## Required action A
Name every programming language mentioned in the FPGA toolchain chat log.
## Required action B
Write a few more lines to extend the FPGA toolchain chat log past its final message.

## Document extract
——————————
<sajattack[m]1>
hey, I'm a casual fpga toucher, and big rust nerd so this seems neat
<whitequark[cis]>
nice
<whitequark[cis]>
welcome
<whitequark[cis]>
rust seemed like basically the only reasonable choice for starting a new fpga toolchain project in 2025
<sajattack[m]1>
not sure if my matrix client or the server is derping, but I tried to heart-react to that and it doesn't wanna go through 😅
<Wanda[cis]>
we have disabled reactions on this channel because it doesn't translate to IRC (which the channel is bridged to)
<sajattack[m]1>
makes sense
<sajattack[m]1>
so is prjunnamed synthesis and prjcombine pnr or?
<Wanda[cis]>
prjcombine is reverse engineering
<sajattack[m]1>
oh cool
<whitequark[cis]>
<whitequark[cis]> "rust seemed like basically the..." <- obviously neither c nor c++ are suitable for it, and while i would be up for something more esoteric like OCaml, neither the performance characteristics nor the community-wide understanding of it is really quite there
<Wanda[cis]>
prjcombine's goal is to document FPGAs and answer any queries you may have about them (whether you are a person seeking information, or a P&R tool seeking list of available wires and interconnection points), it's highly unopinionated and makes no decisions
<Wanda[cis]>
prjunnamed is actual synthesis and P&R
<Wanda[cis]>
(except we haven't started on P&R just yet)
<sajattack[m]1>
<whitequark[cis]> "obviously neither c nor c..." <- yeah I don't know the direct context of the yosys codebase, but in general it seems very difficult to develop robust systems in c/cpp compared to rust.
<sajattack[m]1>
I was actually chatting with a somewhat new programmer who wants to learn C the other day (mostly just knows python atm), and he didn't seem to be aware of that distinction yet. But maybe he will be pretty fast when he starts 😆
<sajattack[m]1>
I think I'm on whitequark's patreon but I'd have to check tbh
<whitequark[cis]>
yosys is a fairly old codebase (started in 2013) and it really suffers from an idiosyncratic flavor of data structures that is particularly difficult to use correctly or efficiently or concisely
<Wanda[cis]>
to be clear, this project is not "rewrite yosys in rust"; the yosys codebase has much deeper problems, mostly centered around its IR being not fit for purpose
<whitequark[cis]>
i don't think it needs to be that bad, but this is basically a situation where you need to be a world-leading expert at C++ to match the outcome of a completely average Rust programmer in terms of using the resulting abstractions
<whitequark[cis]>
but yes, what Wanda says is correct: we both have a lot of C++ experience and the language alone is not what motivated starting prjunnamed
<sajattack[m]1>
ok thanks for the info
<whitequark[cis]>
it's more that now that we did decide to start it, we obviously did it in rust
<sajattack[m]1>
my most recent fpga creation is a laughably simple and probably not even close to correct MCS6530 RRIOT replacement. It fits in under 200 ice40 LUT4s. And it works well enough for my KIM-1 replica board to boot 😅
<whitequark[cis]>
nice!
——————————
## Dataset section
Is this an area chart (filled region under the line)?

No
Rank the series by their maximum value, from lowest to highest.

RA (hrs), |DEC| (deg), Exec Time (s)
——————————
## Exercise result A
Rust, C, C++, OCaml, Python

## Exercise result B
<sajattack[m]1>
daglem helped me with the board design and gave some good feedback too
<sajattack[m]1>
anyway I'll stop nattering
<sajattack[m]1>
I was just thinking it might be handy if you need something slightly more complicated than a blinky to poke at, but you probably have lots of stuff yourselves
<Wanda[cis]>
(also we're going to use glasgow applets for testing as soon as we have working memory inference)
<sajattack[m]1>
I made the cpu from nand2tetris before and I think I'm almost ready to try making a bad riscv core 😅
<whitequark[cis]>
nice!!
<sajattack[m]1>
my code for the nand2tetris thing is intentionally super janky because I wanted to build everything as modules based on nand gates as the core intended
<sajattack[m]1>
it's probably a nightmare for synthesis idk
<whitequark[cis]>
oh wait i need to define something
<whitequark[cis]>
okay -DMCS6530_002 did it
<sajattack[m]1>
MOS6530_002=1
<sajattack[m]1>
yeah
<sajattack[m]1>
I'm curious about this async ram thing still. Maybe it's because the verilator reads the framebuffer directly? Or maybe it's a different clock domain
<whitequark[cis]>
by the way, adding an SB_IO that's not constrained in the .pcf file (the dontcare one) makes nextpnr place it at a random pin
<whitequark[cis]>
i had to delete it from the netlist to synthesize it because of some issues with netlist import we have
<whitequark[cis]>
... and i'm not sure where the other SB_IO went
<whitequark[cis]>
but yeah. once we have memory mapping you should be able to test the prjunnamed-based flow
<sajattack[m]1>
cool
<sajattack[m]1>
I'm also using llvm-mos to do a advent of code puzzle in rust on the kim-1, so it would be kinda fun to make the kim-1 rustier
* sajattack[m]1
uploaded an image: since you mentioned I was probably turning luts into ram, I was curious what the quartus build looked like for utilization (though a large part of it might be the mister junk as well)
<widlarizerEmilJT>
<whitequark[cis]> "yosys is a fairly old codebase..." <- The first commit was an import from SVN or CVS with "481 files changed, 54634 insertions(+)" so there might be even deeper history. I peeked at the initial commit before because I've been messing with the oldest parts of yosys the most
<whitequark[cis]>
oh right
<widlarizerEmilJT>
Claire once explained to me that the initial scope was purely for some kind of coarse-grained reconfigurable systems, so I think it's like a huge case of scope creep
<Wanda[cis]>
well
<Wanda[cis]>
it started as a BSc thesis
<mupuf>
Well, that must have been one hell of a good one by my standards
<_whitenotifier-4>
[prjunnamed/prjunnamed] whitequark bfb8bc1 - Fix tests after cf879787a.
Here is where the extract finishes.